テレワークの普及で飲み歩きをしなくなり、家族にとっていい環境に引っ越したいと考えている人に適しているという。
「物件価格も含め、港区より手が届く相場感になっています」
「草加」「鶴ヶ島」「ふじみ野」もおすすめ
都心へのアクセスと生活クオリティを重視したいなら「草加」
テレワーカーだが、週に2日ほどは東京に行くという人の場合、やはり都心へのアクセスを重視したい。「草加駅なら東武伊勢崎線の急行が停まり、上り電車の次の駅は東京都の西新井駅です。ほぼ足立区のような場所なので、電車通勤・通学の人におすすめですね」とのこと。
「高速道路に関しても首都高が走っていますし、利用しやすいインターチェンジも3つあります。東京だけでなく、埼玉県の移動も便利です。越谷レイクタウンも近く、電車でも10分程度。IKEA、コストコ、イオンなども利用可能。車・電車生活のハイブリットだとより便利です」
山だけじゃない!自然を楽しみたいなら"海に最も近い埼玉"の「鶴ヶ島」
鶴ヶ島市と川越市の境に位置する鶴ヶ島駅(東武東上線)は、これまで紹介したエリアよりも都心から離れる。メリットは「やはり家の安さです。4LDKで10万円ほど。一軒家にも住めます」という。家が広くなると仕事部屋が持てるので、「ほとんど通勤のないテレワーカーに勧めたいです」とのことだ。

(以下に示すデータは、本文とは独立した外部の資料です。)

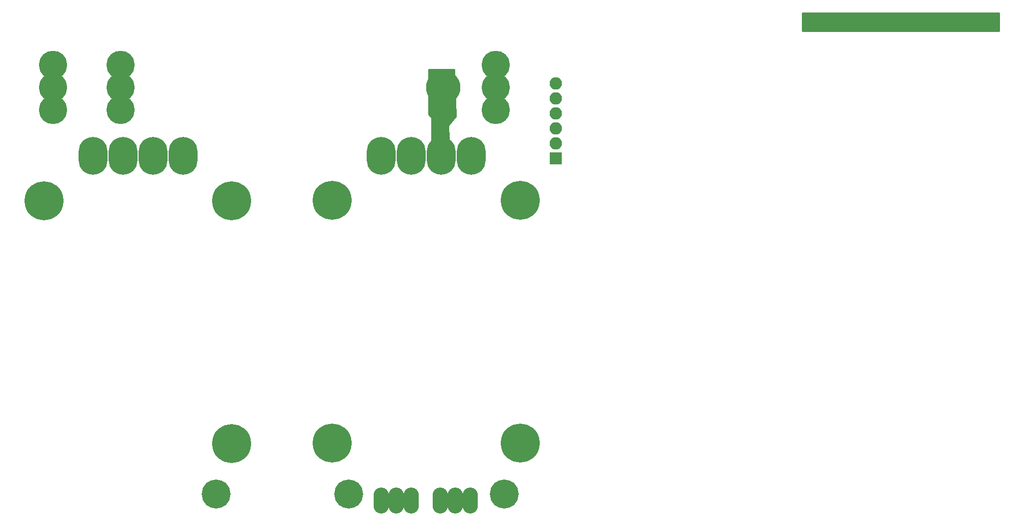
<source format=gts>
G04 #@! TF.FileFunction,Soldermask,Top*
%FSLAX46Y46*%
G04 Gerber Fmt 4.6, Leading zero omitted, Abs format (unit mm)*
G04 Created by KiCad (PCBNEW 4.0.7) date 03/25/20 15:59:30*
%MOMM*%
%LPD*%
G01*
G04 APERTURE LIST*
%ADD10C,0.100000*%
%ADD11O,2.600000X4.400000*%
%ADD12C,6.600000*%
%ADD13O,4.900000X6.400000*%
%ADD14C,4.900000*%
%ADD15R,2.100000X2.100000*%
%ADD16O,2.100000X2.100000*%
%ADD17C,5.800000*%
%ADD18C,1.200000*%
%ADD19C,4.800000*%
%ADD20C,0.254000*%
G04 APERTURE END LIST*
D10*
D11*
X164109400Y-137363200D03*
X166649400Y-137363200D03*
X169189400Y-137363200D03*
D12*
X177622200Y-86512400D03*
X145821400Y-86512400D03*
X145821400Y-127660400D03*
X177622200Y-127660400D03*
D13*
X169341800Y-78917800D03*
X164261800Y-78917800D03*
X159181800Y-78917800D03*
X154101800Y-78917800D03*
D14*
X148564600Y-136245600D03*
X174929800Y-136245600D03*
D11*
X159181800Y-137363200D03*
X156641800Y-137363200D03*
X154101800Y-137363200D03*
D12*
X128816100Y-86550500D03*
X97015300Y-86550500D03*
X128816100Y-127698500D03*
D13*
X120535700Y-78955900D03*
X115455700Y-78955900D03*
X110375700Y-78955900D03*
X105295700Y-78955900D03*
D14*
X126123700Y-136283700D03*
D15*
X183642000Y-79375000D03*
D16*
X183642000Y-76835000D03*
X183642000Y-74295000D03*
X183642000Y-71755000D03*
X183642000Y-69215000D03*
X183642000Y-66675000D03*
D17*
X164592000Y-67310000D03*
D18*
X166617000Y-67310000D03*
X166023891Y-68741891D03*
X164592000Y-69335000D03*
X163160109Y-68741891D03*
X162567000Y-67310000D03*
X163160109Y-65878109D03*
X164592000Y-65285000D03*
X166023891Y-65878109D03*
D19*
X173482000Y-67310000D03*
X173482000Y-71120000D03*
X173482000Y-63500000D03*
X98552000Y-71120000D03*
X98552000Y-63500000D03*
X98552000Y-67310000D03*
X109982000Y-67310000D03*
X109982000Y-71120000D03*
X109982000Y-63500000D03*
D20*
G36*
X166749555Y-72218754D02*
X165510436Y-73705697D01*
X165486491Y-73750060D01*
X165481087Y-73791700D01*
X165730209Y-80518000D01*
X162687000Y-80518000D01*
X162687000Y-72517000D01*
X162676994Y-72467590D01*
X162649803Y-72427197D01*
X162179000Y-71956394D01*
X162179000Y-64262000D01*
X166500907Y-64262000D01*
X166749555Y-72218754D01*
X166749555Y-72218754D01*
G37*
X166749555Y-72218754D02*
X165510436Y-73705697D01*
X165486491Y-73750060D01*
X165481087Y-73791700D01*
X165730209Y-80518000D01*
X162687000Y-80518000D01*
X162687000Y-72517000D01*
X162676994Y-72467590D01*
X162649803Y-72427197D01*
X162179000Y-71956394D01*
X162179000Y-64262000D01*
X166500907Y-64262000D01*
X166749555Y-72218754D01*
G36*
X258699000Y-57785000D02*
X225425000Y-57785000D01*
X225425000Y-54737000D01*
X258699000Y-54737000D01*
X258699000Y-57785000D01*
X258699000Y-57785000D01*
G37*
X258699000Y-57785000D02*
X225425000Y-57785000D01*
X225425000Y-54737000D01*
X258699000Y-54737000D01*
X258699000Y-57785000D01*
M02*

</source>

「車移動が前提になりますが、近くにはゴルフ場や埼玉県こども動物自然公園、智光山公園などがあり、自然のレジャーを楽しめます。圏央道と関越道の交錯点なので、神奈川の平塚や茅ヶ崎まで約1時間の"最も海に近い埼玉"。海のレジャーへも行きやすいです」
とはいえ"車を持つ"ことに金銭面で不安を覚える人もいるのではないか。鈴木さんは「鶴ヶ島に引っ越せば家賃や生活費も安くなるので、買ったり借りたりで十分おつりが来ますよ」とアドバイスする。
郊外過ぎない「ふじみ野」なら今の家賃のまま+1部屋も叶う
東武東上線の「ふじみ野駅」について、鈴木さんは「埼玉の横浜・青葉台、新百合ヶ丘ともいえます」という。池袋駅へは電車で30分ほど、車だと三芳スマートICから都心まで早いと20分ほどで着く。
「都心へのアクセス面では川口並みに便利ですが、鶴ヶ島も近く、埼玉のいいところも享受できる街です。ポイントは大きなショッピングモールがあること。ららぽーと富士見があるので『ここに行けば何でも揃う!』というのがいいですよね」
川口と鶴ヶ島の中間といえる街のようだ。「一軒家もある一方、マンションも充実しています。練馬や杉並あたりに住んでいる人なら、現在の家賃のままもう1部屋増やせます」という。テレワークをきっかけに住環境を見直す人も多い。埼玉県への移住もひとつの手だろう。